Les faux excédents de l'UNEDIC et la réalité du chômage07/04/20002000Journal/medias/journalnumero/images/2000/04/une-1656.gif.445x577_q85_box-0%2C13%2C166%2C228_crop_detail.jpg

Leur société

Les faux excédents de l'UNEDIC et la réalité du chômage

Le bureau de l'UNEDIC - l'organisme paritaire qui rassemble syndicats et patronat pour gérer l'ensemble des caisses Assedic et qui assure la rémunération d'une partie des chômeurs - a annoncé qu'il prévoyait un excédent financier de 6 milliards de francs pour l'année 2000. Et même, anticipant sur les chiffres à venir, un excédent probable de 14 milliards pour l'année 2001. Il s'en est suivi des prises de positions variées des syndicats, du patronat et du gouvernement sur l'utilisation la plus appropriée de ce que certains ont osé appeler une " cagnotte ".

Remarquons tout d'abord que cet excédent financier représente une part infime de l'ensemble des cotisations qui sont prélevées sur les seuls salaires, que ce soit la part salariale ou celle qualifiée de part patronale. Et même s'il était décidé des mesures particulières en faveur de certaines catégories limitées de chômeurs, ces améliorations ne pourraient malheureusement être que très marginales. Car cette amélioration des résultats financiers de l'UNEDIC provient pour l'essentiel non pas d'une amélioration de la situation du chômage mais du nombre toujours plus faible, en valeur absolue comme en proportion, de chômeurs indemnisés par l'assurance chômage. C'est la conséquence des mesures prises pour limiter le nombre de ceux qui peuvent recevoir ne serait-ce qu'une toute petite indemnisation.

En 1993, il y avait encore près de 53% des chômeurs qui bénéficiaient d'une indemnisation de l'assurance chômage. En 2000 ils ne sont plus que 41%, et pour la plus grande part cette indemnisation est inférieure à 6000 francs par mois. Pour prendre acte de l'aggravation de la situation réelle des chômeurs, il faudrait prendre en compte toutes les mesures prises par le gouvernement comme par ses prédécesseurs qui avaient pour but d'exclure du statut de demandeurs d'emplois, à l'ANPE et dans les statistiques, un nombre toujours plus grand de sans-emploi.

La contradiction entre les résultats financiers de l'UNEDIC et les chiffres réels du chômage est encore plus flagrante pour les années passées.
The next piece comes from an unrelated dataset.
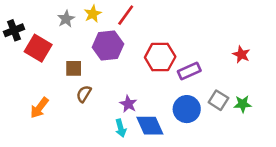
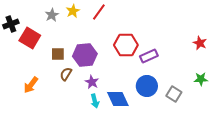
purple hexagon: (108, 46) -> (85, 55), moved
red star: (241, 54) -> (200, 43), moved
gray square: (218, 100) -> (174, 94), moved
purple star: (128, 104) -> (92, 82), moved
green star: (243, 104) -> (201, 79), moved

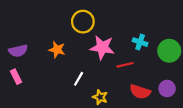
En 1994, par exemple, l'excédent financier était de 8,4 milliards (en francs de l'époque), en 1995 de 22,4 milliards et en 1996 de 10,3 milliards de francs. A l'époque personne n'osait parler de " cagnotte " ni même de mettre en avant ces chiffres car on était dans les années où le chômage, même avec des chiffres maquillés, ne faisait que battre record sur record.
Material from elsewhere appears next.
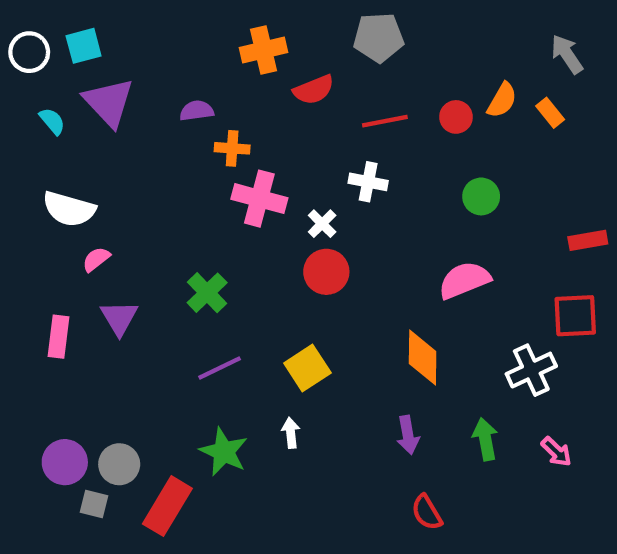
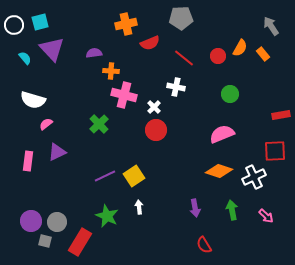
red line: (385, 121) -> (184, 58), turned 50
green cross: (207, 293) -> (99, 124), moved
purple triangle: (119, 318) -> (57, 152), turned 36
orange diamond: (423, 358) -> (219, 171), moved, turned -72
yellow square: (307, 368) -> (134, 176), moved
Le comble du cynisme dans cette affaire revient à Jospin qui a déclaré : " Les Français approuveraient sûrement que les partenaires sociaux mettent à profit la bonne santé financière de l'UNEDIC pour améliorer la couverture d'assurance chômage des salariés précaires que tous s'accordent à considérer comme insuffisante ". Cynisme, car si le nombre des salariés précaires, au niveau de leur emploi comme de leur salaire, a explosé ces dernières années, la politique du gouvernement Jospin n'y est pas pour rien. Tout a été fait pour mettre à disposition du patronat une main-d'oeuvre bon marché et précaire, comme, par exemple, décider de faire payer par les caisses-chômage une partie des salaires qui devraient être payés par l'employeur, des demandeurs d'emplois acceptant de prendre un contrat à durée déterminée. Et même, dernièrement, inciter les titulaires de l'Allocation Spécifique de Solidarité ou d'un CES, à prendre un emploi à temps partiel et très mal payé en leur assurant pendant un certain temps un complément minime de rémunération. D'une façon générale, aujourd'hui, les ANPE font pression pour que les demandeurs d'emplois acceptent de prendre non seulement des contrats à durée déterminée mais également des emplois à temps partiel, des contrats d'intérim ou des CES à 2 500 francs par mois. Et répondant aux exigences du patronat, le gouvernement pourrait encore plus faciliter l'utilisation de salariés à statut précaire. D'ailleurs le gouvernement est le premier à donner l'exemple. Des centaines de milliers de travailleurs sont employés avec des statuts précaires et à temps partiel, dans les services qu'il gère.

Le gouvernement pourrait prendre, s'il n'était pas totalement au service du patronat, les mesures de salut public indispensables et urgentes qui permettraient de résoudre sans délai la situation des millions de chômeurs officiels ou non du pays en arrêtant toutes les aides au patronat et en prenant sur les profits, les centaines de milliards qui permettraient de donner à tous un emploi utile et un salaire décent.